### DESCRIPTION OF THE TASK
Render every line of the material below as a Markdown table with the columns Row and Line, giving each line a row number and omitting blank lines.

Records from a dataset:
⁂

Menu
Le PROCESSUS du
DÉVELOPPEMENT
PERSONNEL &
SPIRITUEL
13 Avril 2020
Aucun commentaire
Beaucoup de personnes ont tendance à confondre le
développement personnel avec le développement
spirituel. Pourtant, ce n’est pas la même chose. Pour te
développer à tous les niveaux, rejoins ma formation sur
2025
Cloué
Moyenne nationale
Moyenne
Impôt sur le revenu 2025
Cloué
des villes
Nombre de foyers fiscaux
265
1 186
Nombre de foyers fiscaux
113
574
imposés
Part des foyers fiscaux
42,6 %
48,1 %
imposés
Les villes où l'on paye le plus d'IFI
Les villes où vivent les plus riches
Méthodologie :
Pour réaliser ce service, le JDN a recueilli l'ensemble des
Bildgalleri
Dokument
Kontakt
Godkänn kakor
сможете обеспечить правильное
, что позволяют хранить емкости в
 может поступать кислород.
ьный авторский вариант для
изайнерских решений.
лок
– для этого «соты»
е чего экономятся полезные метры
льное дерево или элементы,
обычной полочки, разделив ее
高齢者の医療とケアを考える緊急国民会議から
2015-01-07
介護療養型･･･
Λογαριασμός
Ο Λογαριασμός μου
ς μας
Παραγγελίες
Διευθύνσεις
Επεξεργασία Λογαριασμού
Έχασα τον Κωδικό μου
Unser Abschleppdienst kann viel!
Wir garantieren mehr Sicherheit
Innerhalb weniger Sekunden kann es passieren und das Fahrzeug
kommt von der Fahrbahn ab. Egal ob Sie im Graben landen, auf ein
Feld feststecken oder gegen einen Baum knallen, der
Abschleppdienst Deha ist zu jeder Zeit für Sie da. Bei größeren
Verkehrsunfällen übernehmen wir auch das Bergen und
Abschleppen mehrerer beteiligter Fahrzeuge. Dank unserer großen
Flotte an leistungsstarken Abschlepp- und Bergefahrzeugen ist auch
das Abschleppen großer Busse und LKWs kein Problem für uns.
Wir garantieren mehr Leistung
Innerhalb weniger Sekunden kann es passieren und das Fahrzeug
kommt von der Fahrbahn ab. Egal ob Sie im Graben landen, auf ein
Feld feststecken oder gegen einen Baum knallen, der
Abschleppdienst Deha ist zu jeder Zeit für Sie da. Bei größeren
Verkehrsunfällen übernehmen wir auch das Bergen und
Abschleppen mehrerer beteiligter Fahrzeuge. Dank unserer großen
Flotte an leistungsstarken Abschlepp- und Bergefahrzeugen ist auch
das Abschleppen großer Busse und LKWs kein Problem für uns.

⁂

### RESULT FOR THIS EXERCISE
| Row | Line |
|---|---|
| 1 | Menu |
| 2 | Le PROCESSUS du |
| 3 | DÉVELOPPEMENT |
| 4 | PERSONNEL & |
| 5 | SPIRITUEL |
| 6 | 13 Avril 2020 |
| 7 | Aucun commentaire |
| 8 | Beaucoup de personnes ont tendance à confondre le |
| 9 | développement personnel avec le développement |
| 10 | spirituel. Pourtant, ce n’est pas la même chose. Pour te |
| 11 | développer à tous les niveaux, rejoins ma formation sur |
| 12 | 2025 |
| 13 | Cloué |
| 14 | Moyenne nationale |
| 15 | Moyenne |
| 16 | Impôt sur le revenu 2025 |
| 17 | Cloué |
| 18 | des villes |
| 19 | Nombre de foyers fiscaux |
| 20 | 265 |
| 21 | 1 186 |
| 22 | Nombre de foyers fiscaux |
| 23 | 113 |
| 24 | 574 |
| 25 | imposés |
| 26 | Part des foyers fiscaux |
| 27 | 42,6 % |
| 28 | 48,1 % |
| 29 | imposés |
| 30 | Les villes où l'on paye le plus d'IFI |
| 31 | Les villes où vivent les plus riches |
| 32 | Méthodologie : |
| 33 | Pour réaliser ce service, le JDN a recueilli l'ensemble des |
| 34 | Bildgalleri |
| 35 | Dokument |
| 36 | Kontakt |
| 37 | Godkänn kakor |
| 38 | сможете обеспечить правильное |
| 39 | , что позволяют хранить емкости в |
| 40 |  может поступать кислород. |
| 41 | ьный авторский вариант для |
| 42 | изайнерских решений. |
| 43 | лок |
| 44 | – для этого «соты» |
| 45 | е чего экономятся полезные метры |
| 46 | льное дерево или элементы, |
| 47 | обычной полочки, разделив ее |
| 48 | 高齢者の医療とケアを考える緊急国民会議から |
| 49 | 2015-01-07 |
| 50 | 介護療養型･･･ |
| 51 | Λογαριασμός |
| 52 | Ο Λογαριασμός μου |
| 53 | ς μας |
| 54 | Παραγγελίες |
| 55 | Διευθύνσεις |
| 56 | Επεξεργασία Λογαριασμού |
| 57 | Έχασα τον Κωδικό μου |
| 58 | Unser Abschleppdienst kann viel! |
| 59 | Wir garantieren mehr Sicherheit |
| 60 | Innerhalb weniger Sekunden kann es passieren und das Fahrzeug |
| 61 | kommt von der Fahrbahn ab. Egal ob Sie im Graben landen, auf ein |
| 62 | Feld feststecken oder gegen einen Baum knallen, der |
| 63 | Abschleppdienst Deha ist zu jeder Zeit für Sie da. Bei größeren |
| 64 | Verkehrsunfällen übernehmen wir auch das Bergen und |
| 65 | Abschleppen mehrerer beteiligter Fahrzeuge. Dank unserer großen |
| 66 | Flotte an leistungsstarken Abschlepp- und Bergefahrzeugen ist auch |
| 67 | das Abschleppen großer Busse und LKWs kein Problem für uns. |
| 68 | Wir garantieren mehr Leistung |
| 69 | Innerhalb weniger Sekunden kann es passieren und das Fahrzeug |
| 70 | kommt von der Fahrbahn ab. Egal ob Sie im Graben landen, auf ein |
| 71 | Feld feststecken oder gegen einen Baum knallen, der |
| 72 | Abschleppdienst Deha ist zu jeder Zeit für Sie da. Bei größeren |
| 73 | Verkehrsunfällen übernehmen wir auch das Bergen und |
| 74 | Abschleppen mehrerer beteiligter Fahrzeuge. Dank unserer großen |
| 75 | Flotte an leistungsstarken Abschlepp- und Bergefahrzeugen ist auch |
| 76 | das Abschleppen großer Busse und LKWs kein Problem für uns. |